* _CONSEGNA 1_
In base al testo di lettura sul partito di Berlusconi, stabilisci se le affermazioni (a) «Berlusconi e Fini litigavano apertamente davanti a tutti», (b) «Lo scontro avvenne lontano dalle telecamere» e (c) «I ministri presero la parola dopo Berlusconi e Fini» sono corrette. Per ciascuna rispondi sì o no e cita tra virgolette le parole del testo che lo dimostrano.
* _CONSEGNA 2_
Secondo il testo di lettura sul partito di Berlusconi, in quale piazza si trovava il predellino?
* _CONSEGNA 3_
Elenca tutti i temi dei discorsi di propaganda dei ministri riportati nel testo di lettura sul partito di Berlusconi.

* _TESTO DI LETTURA_
L’incredibile è avvenuto: sotto gli occhi dei telespettatori che seguivano in diretta, il partito di Berlusconi - quello del predellino di Piazza San Babila, il partito di plastica delle grandi adunate, delle «ola» e dei karaoke -, tutt’insieme s’è frantumato. Per la prima volta in tanti anni, Berlusconi e Fini non rispondevano più al copione prestabilito, litigavano veramente davanti a tutti, a un certo punto sembrava pure che stessero per menarsi.

E davanti a questo crudo squarcio di realtà, i ministri che li avevano preceduti con i loro discorsi di propaganda - le realizzazioni del governo, il progresso del Paese, il sogno da non spezzare - d’improvviso parevano, loro sì, pupazzi di cera.

* _MATERIALE ESTRATTO_
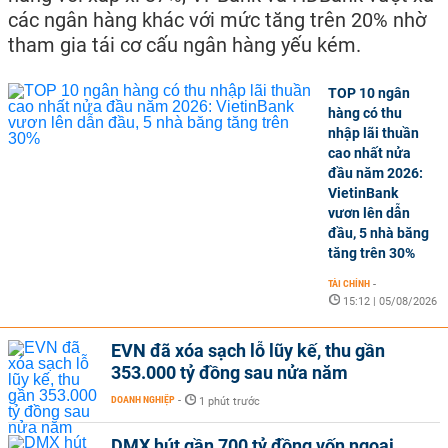
các ngân hàng khác với mức tăng trên 20% nhờ
tham gia tái cơ cấu ngân hàng yếu kém.
TOP 10 ngân
hàng có thu
nhập lãi thuần
cao nhất nửa
đầu năm 2026:
VietinBank
vươn lên dẫn
đầu, 5 nhà băng
tăng trên 30%
TÀI CHÍNH
-
15:12 | 05/08/2026
EVN đã xóa sạch lỗ lũy kế, thu gần
353.000 tỷ đồng sau nửa năm
DOANH NGHIỆP
-
1 phút trước
DMX hút gần 700 tỷ đồng vốn ngoại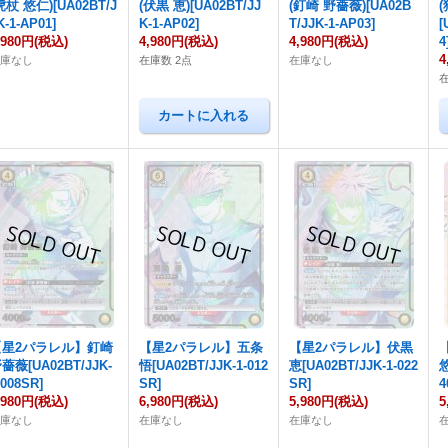
虎杖 悠仁)[UA02BT/J
(伏黒 恵)[UA02BT/JJ
(釘崎 野薔薇)[UA02B
K-1-AP01]
K-1-AP02]
T/JJK-1-AP03]
[
,980円
(税込)
4,980円
(税込)
4,980円
(税込)
4
4
在庫なし
在庫数 2点
在庫なし
【星2パラレル】釘崎
【星2パラレル】五条
【星2パラレル】伏黒
薔薇[UA02BT/JJK-
悟[UA02BT/JJK-1-012
恵[UA02BT/JJK-1-022
悠
-008SR]
SR]
SR]
4
,980円
(税込)
6,980円
(税込)
5,980円
(税込)
5
在庫なし
在庫なし
在庫なし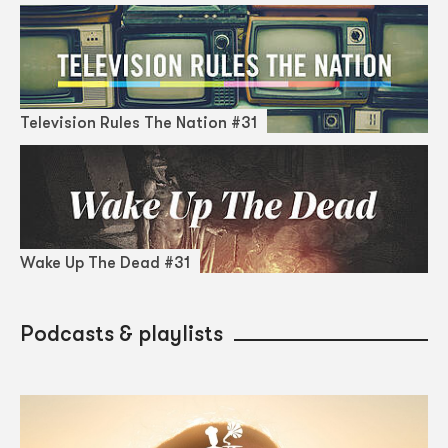
Television Rules The Nation #31
Wake Up The Dead #31
Podcasts & playlists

* _SOLUZIONE SVOLTA 1_
(a) Sì: «litigavano veramente davanti a tutti».
(b) No: «sotto gli occhi dei telespettatori che seguivano in diretta».
(c) No: «i ministri che li avevano preceduti».

* _SOLUZIONE SVOLTA 2_
In Piazza San Babila.

* _SOLUZIONE SVOLTA 3_
- le realizzazioni del governo
- il progresso del Paese
- il sogno da non spezzare